Bad River Chairman Rejects Tactics Used by Protesters in Video and GTAC Security

logoIn a statement to Wisconsin Public Radio,  chairman of the Bad River Band of Lake Superior Ojibwe Mike Wiggins Jr. says he’s against the tactics used by the anti-mine protesters in a June 11 action.

Members of an unidentified group attacked workers at an exploratory drilling site June 11, the day Gogebic Taconite (GTAC) began drilling the first of eight bore holes. One person from the raid has been charged with four criminal counts of theft and damage to property.

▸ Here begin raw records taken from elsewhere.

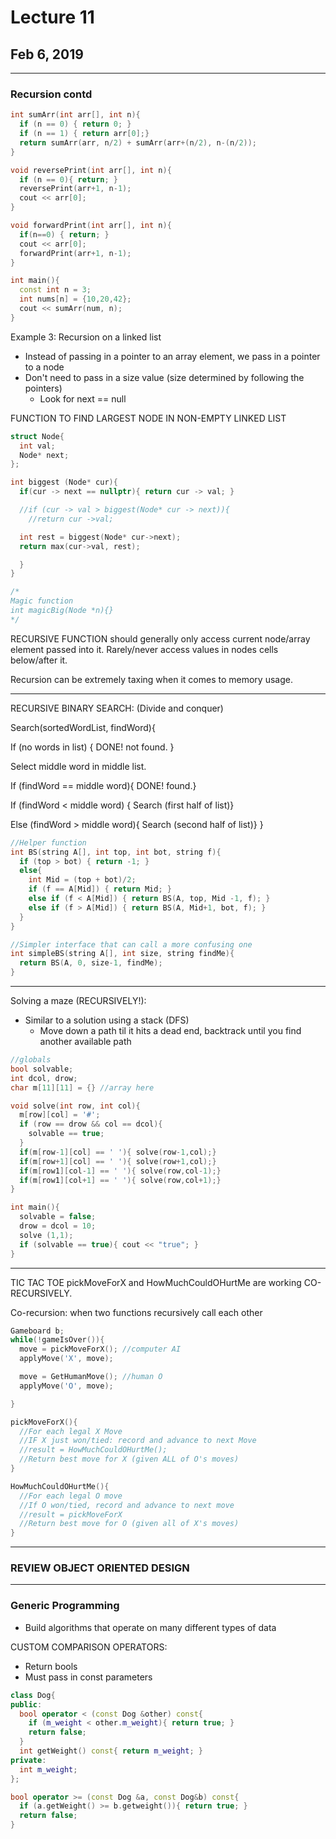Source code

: # Lecture 11
## Feb 6, 2019
---
### Recursion contd

```c++
int sumArr(int arr[], int n){
  if (n == 0) { return 0; }
  if (n == 1) { return arr[0];}
  return sumArr(arr, n/2) + sumArr(arr+(n/2), n-(n/2));
}

void reversePrint(int arr[], int n){
  if (n == 0){ return; }
  reversePrint(arr+1, n-1);
  cout << arr[0];
}

void forwardPrint(int arr[], int n){
  if(n==0) { return; }
  cout << arr[0];
  forwardPrint(arr+1, n-1);
}

int main(){
  const int n = 3;
  int nums[n] = {10,20,42};
  cout << sumArr(num, n);
}
```

Example 3:
Recursion on a linked list
- Instead of passing in a pointer to an array element, we pass in a pointer to a node
- Don't need to pass in a size value (size determined by following the pointers)
  - Look for next == null

FUNCTION TO FIND LARGEST NODE IN NON-EMPTY LINKED LIST

```c++
struct Node{
  int val;
  Node* next;
};

int biggest (Node* cur){
  if(cur -> next == nullptr){ return cur -> val; }

  //if (cur -> val > biggest(Node* cur -> next)){
    //return cur ->val;

  int rest = biggest(Node* cur->next);
  return max(cur->val, rest);

  }
}

/*
Magic function
int magicBig(Node *n){}
*/
```

RECURSIVE FUNCTION should generally only access current node/array element passed into it. Rarely/never access values in nodes cells below/after it.

Recursion can be extremely taxing when it comes to memory usage.

---

RECURSIVE BINARY SEARCH: (Divide and conquer)

Search(sortedWordList, findWord){

  If (no words in list) { DONE! not found. }

  Select middle word in middle list.

  If (findWord == middle word){ DONE! found.}

  If (findWord < middle word) { Search (first half of list)}

  Else (findWord > middle word){ Search (second half of list)}
}

```c++
//Helper function
int BS(string A[], int top, int bot, string f){
  if (top > bot) { return -1; }
  else{
    int Mid = (top + bot)/2;
    if (f == A[Mid]) { return Mid; }
    else if (f < A[Mid]) { return BS(A, top, Mid -1, f); }
    else if (f > A[Mid]) { return BS(A, Mid+1, bot, f); }
  }
}

//Simpler interface that can call a more confusing one
int simpleBS(string A[], int size, string findMe){
  return BS(A, 0, size-1, findMe);
}
```
---
Solving a maze (RECURSIVELY!):
- Similar to a solution using a stack (DFS)
  - Move down a path til it hits a dead end, backtrack until you find another available path

```c++
//globals
bool solvable;
int dcol, drow;
char m[11][11] = {} //array here

void solve(int row, int col){
  m[row][col] = '#';
  if (row == drow && col == dcol){
    solvable == true;
  }
  if(m[row-1][col] == ' '){ solve(row-1,col);}
  if(m[row+1][col] == ' '){ solve(row+1,col);}
  if(m[row1][col-1] == ' '){ solve(row,col-1);}
  if(m[row1][col+1] == ' '){ solve(row,col+1);}
}

int main(){
  solvable = false;
  drow = dcol = 10;
  solve (1,1);
  if (solvable == true){ cout << "true"; }
}

```
---
TIC TAC TOE
pickMoveForX and HowMuchCouldOHurtMe are working CO-RECURSIVELY.

Co-recursion: when two functions recursively call each other
```c++
Gameboard b;
while(!gameIsOver()){
  move = pickMoveForX(); //computer AI
  applyMove('X', move);

  move = GetHumanMove(); //human O
  applyMove('O', move);

}

pickMoveForX(){
  //For each legal X Move
  //IF X just won/tied: record and advance to next Move
  //result = HowMuchCouldOHurtMe();
  //Return best move for X (given ALL of O's moves)
}

HowMuchCouldOHurtMe(){
  //For each legal O move
  //If O won/tied, record and advance to next move
  //result = pickMoveForX
  //Return best move for O (given all of X's moves)
}
```
---
### REVIEW OBJECT ORIENTED DESIGN
---
### Generic Programming
- Build algorithms that operate on many different types of data

CUSTOM COMPARISON OPERATORS:
- Return bools
- Must pass in const parameters

``` c++
class Dog{
public:
  bool operator < (const Dog &other) const{
    if (m_weight < other.m_weight){ return true; }
    return false;
  }
  int getWeight() const{ return m_weight; }
private:
  int m_weight;
};

bool operator >= (const Dog &a, const Dog&b) const{
  if (a.getWeight() >= b.getweight()){ return true; }
  return false;
}
```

Bad River Tribal Chairman Mike Wiggins says the video is not what they’re about. Their strategy is non-violent opposition. For example, the tribe is participating in the GLIFWC 2013 Healing Circle Run/Walk, from July 13-19, 2013. The run/walk will connect eight Ojibwe reservations in northern Wisconsin, Michigan, and Minnesota. He explains Bad River’s approach:

For a nation to heal, it must begin with the individual. As a person heals, then that person can help heal his/her family. As a family begins to heal, they can help heal their community. As communities heal, they can help the nation heal. As nations heal, they can help Akii (the earth), our plant and animal relatives to heal. The 2013 Healing Circle Run/Walk is an opportunity for people to come together to pray for healing for themselves, their families, their communities, their nation, Akii, and our relatives.

Wiggins thinks this entire week has traumatized the region, climaxing with GTAC bringing in an unlicensed security force illegally carrying assault rifles in the hills outside of LCO Harvest Camp.

“The semi-automatic assault weapons … was a public relations ploy to try and label the good people of Wisconsin and the others who are peacefully resisting as violent people,” says Wiggins. “It’s a shame, it’s really a shame and no one’s buying it.”

United in Defense of the Water stands with the Bad River Band in denouncing the tactics of the protesters in the video and GTAC, and once against makes a strong commitment to working cooperatively to empower our neighbors in peace and non-violence, and affect change through education that will unite and inspire all people to take action to protect the water.